David H. Clarke, Chairman and Chief Executive Officer of USI, said, "We are very
pleased to announce this transaction, as well as the sale of our fire protection
business, both of which provide excellent value to our shareholders. Proceeds
will be used to fund growth in our core businesses, continue our share
repurchase program, and pay down debt. Our continued minority interest in the
Diversified businesses will allow us to participate at a reduced level in their
future earnings and value."

Robert C. Stift, Chief Executive of USI Diversified, will leave USI to lead the
operations of the new entity. John G. Raos, formerly President and Chief
Operating Officer of USI, who was going to lead the Diversified unit if the
spinoff had occurred, has resigned as a director to pursue other interests.

"Looking ahead, " Mr. Clarke added, "with the completion of the sale anticipated
in February, we expect to earn approximately $1.40 to $1.50 per share from
continuing operations excluding unusual items for the year ending September 30,
2000. Presently, we expect to report first quarter earnings per share from
continuing operations of approximately $.23. This includes a net after-tax gain
of $2 million, or $.02 per share, associated with real estate sales. Good
results from USI Bath and Plumbing and USI Hardware and Tools will partially
offset expected weakness in the Lighting Corporation of America and USI
Diversified. During the quarter, USI also absorbed additional expenses
associated with the spinoff and its cancellation of approximately $1 million."
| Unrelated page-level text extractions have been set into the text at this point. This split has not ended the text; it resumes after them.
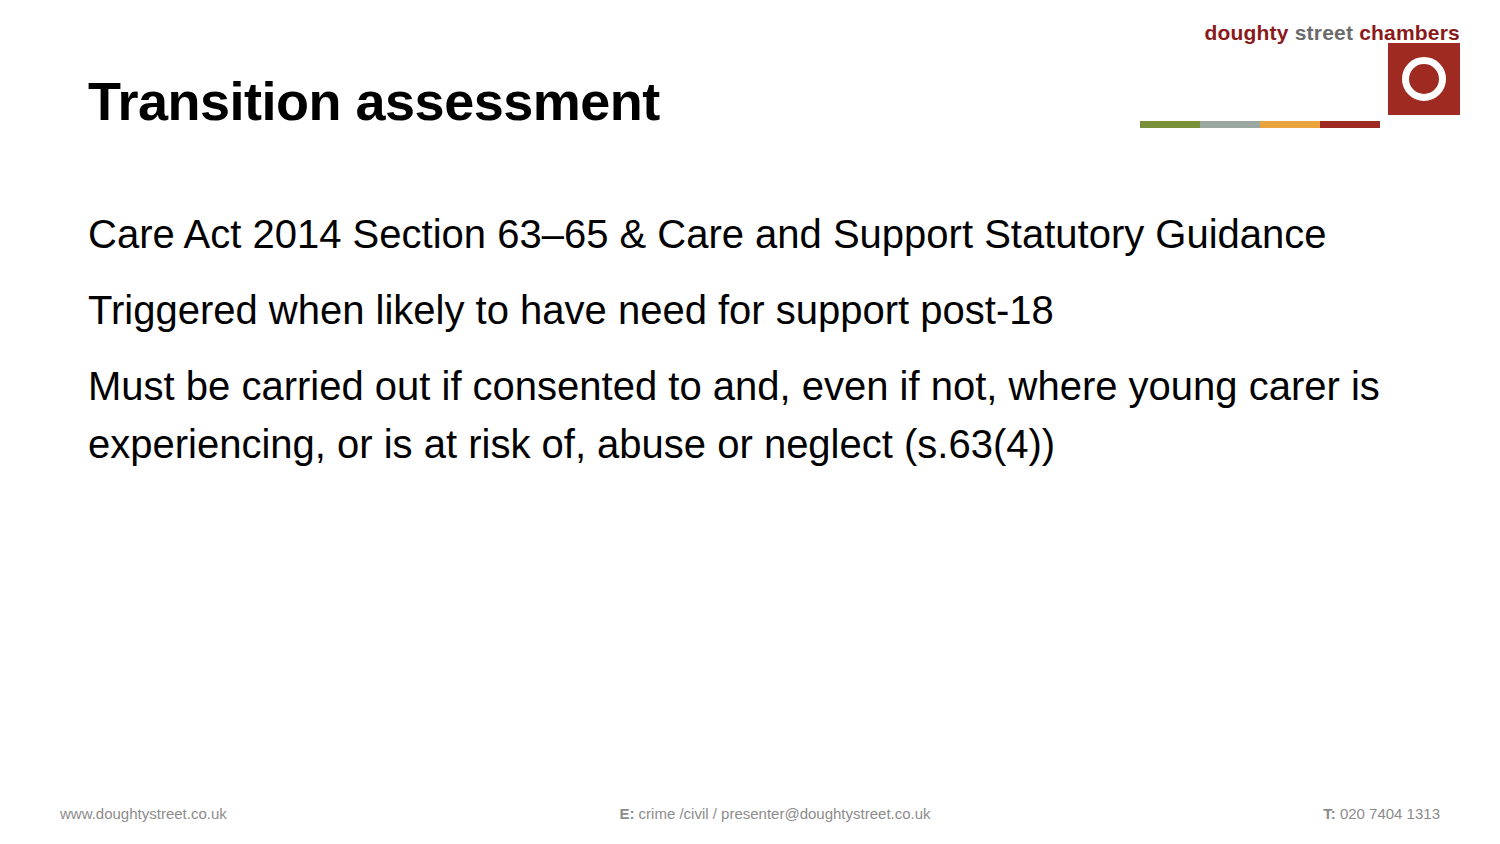doughty street chambers
Transition assessment
Care Act 2014 Section 63–65 & Care and Support Statutory Guidance
Triggered when likely to have need for support post-18
Must be carried out if consented to and, even if not, where young carer is experiencing, or is at risk of, abuse or neglect (s.63(4))
www.doughtystreet.co.uk
E: crime /civil / presenter@doughtystreet.co.uk
T: 020 7404 1313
U.S. Industries, headquartered in Iselin, New Jersey, is a focused building
products company with three major business units and market leading brands: USI
Bath and Plumbing Products, Lighting Corporation of America, and USI Hardware
and Tools.


Disclosure Concerning Forward-Looking Statements
- ------------------------------------------------
Any forward-looking statements made in this release represent management's best
judgment as to what may occur in the future. Various economic and competitive
factors could cause actual results to differ materially from those discussed in
such forward-looking statements, including some factors which will be outside of
the control of the Company, such as consumer spending patterns, availability of
consumer credit, interest rates, currency exchange rates, inflation rates, the
level of residential and commercial construction, the level of automotive
production, and the cost of raw materials, along with other specific factors
with respect to the Company's businesses as set forth in the Company's reports
and other documents filed with the Securities and Exchange Commission.